Aussi en fait-on peu usage dans les mètres, la continuité des syllabes brèves étant contraire à la dignité et à la majesté de la poésie. Au contraire, le procéleusmatique majeur s'unit très bien aux autres pieds de même rythme, les anapestes et les spondées. Il tempère par son mouvement rapide leur lenteur et prolixité, et c'est de lui qu'on fait surtout usage dans les rythmes.

« L'anapeste a toujours une de ses parties monochrone et l'autre dichrone. Il est mineur, lorsque la partie monochrone du pied ne renferme qu'un temps simple, et alors c'est l'iambe ou le trochée, dont il sera parlé plus loin. Il est majeur, lorsque cette partie monochrone est un temps composé, l'équivalent de deux brèves. L'anapeste majeur a donc ses temps disposés de telle sorte que, pour la durée, la thésis et l'arsis sont égales et se répondent l'une à l'autre. Ce qui se fait de deux manières : 1° le pied commence par le temps le plus considérable, le temps double ou long, et c'est alors l’anapeste apomyzon (ἀπο μειζόνος) que nous appelons aussi dactyle ; le pied commence par les deux temps moindre ou brefs, et c'est l’anapeste apelasson (ἀπ' ἐλασσόνος) qui retient le nom d'anapeste tout court.

« Le spondée simple est formé de deux longues, une à l'arsis et l'autre à la thésis. Le spondée majeur ou dispondée double la valeur de son arsis et de sa thésis, qui valent ainsi chacune quatre temps simples.

« Dans ce même genre égal, notons encore deux pieds qui se forment par synzygie : l'ionique majeur et l'ionique mineur. Le premier associe un spondée simple et un pyrrhique ; le second, un pyrrhique et un spondée. Ce sont là les principaux rythmes du genre égal, c'est-à-dire dans lequel tous les pieds ont leur arsis de même valeur que la thésis.

□ □ □ □ □

[À COMPLÉTER]:
1) Recopiez, dans le texte sur la métrique, le passage allant de « Aussi en fait-on » jusqu'à « dans les rythmes. » inclus.
2) D'après le texte sur la métrique, combien de temps simples valent chacune l'arsis et la thésis du spondée majeur ?
Le matériel ci-dessous n'a aucun lien avec le texte sur la métrique.

[DONNÉES RECUEILLIES]:
□ □ □ □ □

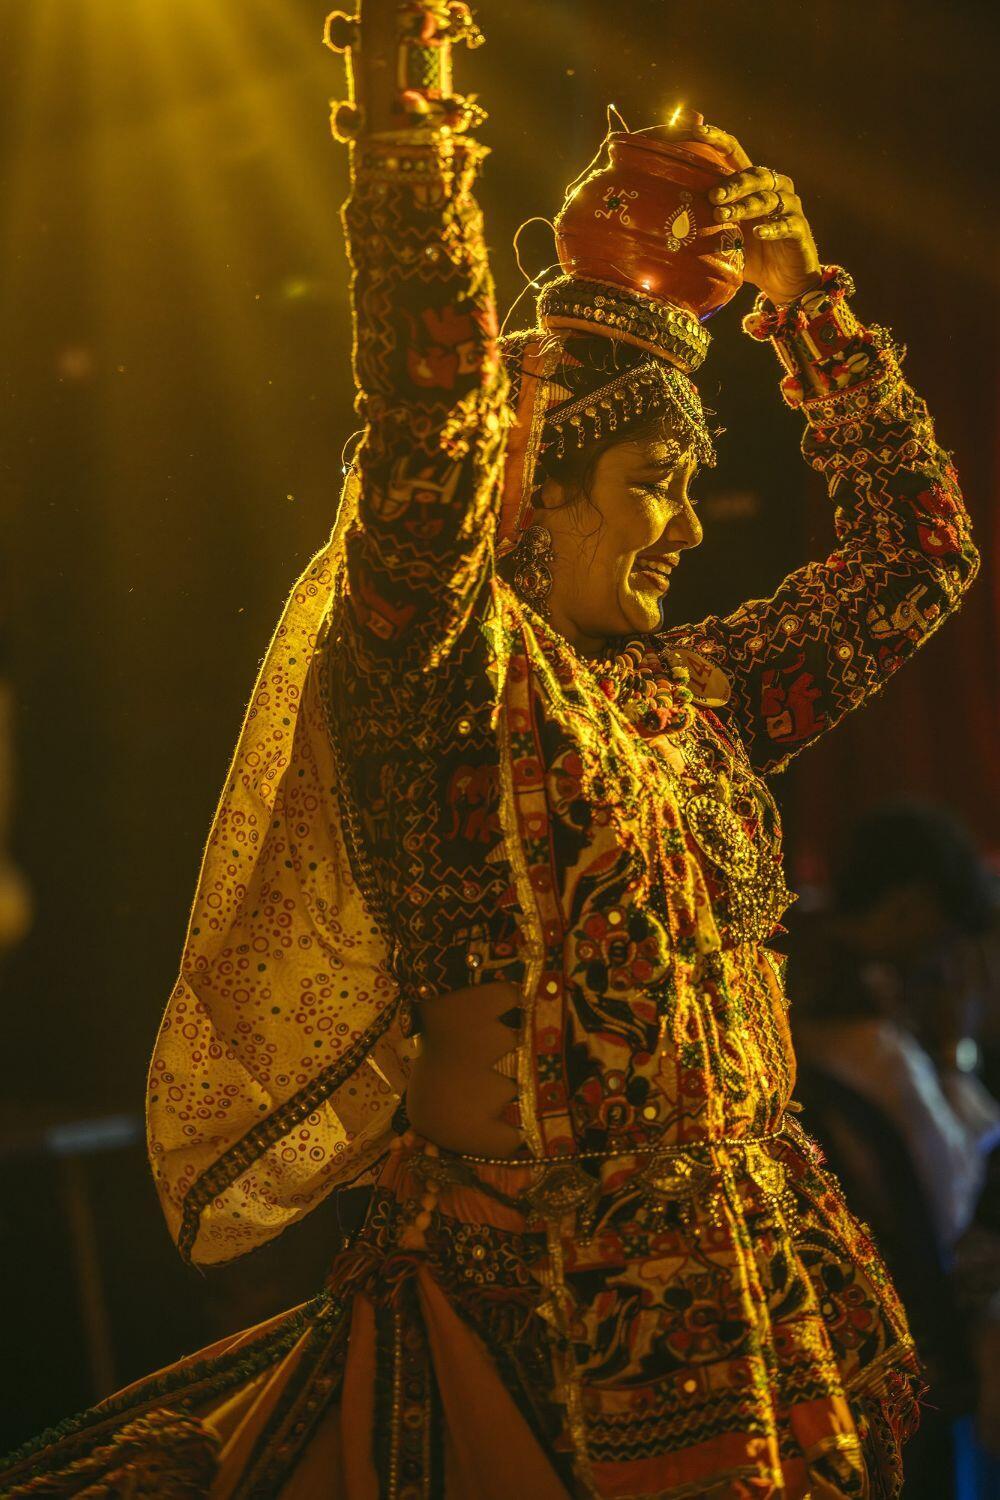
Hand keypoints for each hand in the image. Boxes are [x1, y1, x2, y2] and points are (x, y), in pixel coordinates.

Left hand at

□ □ □ □ □

[RÉPONSES DANS L'ORDRE]:
1)
Aussi en fait-on peu usage dans les mètres, la continuité des syllabes brèves étant contraire à la dignité et à la majesté de la poésie. Au contraire, le procéleusmatique majeur s'unit très bien aux autres pieds de même rythme, les anapestes et les spondées. Il tempère par son mouvement rapide leur lenteur et prolixité, et c'est de lui qu'on fait surtout usage dans les rythmes.

2) Quatre temps simples chacune.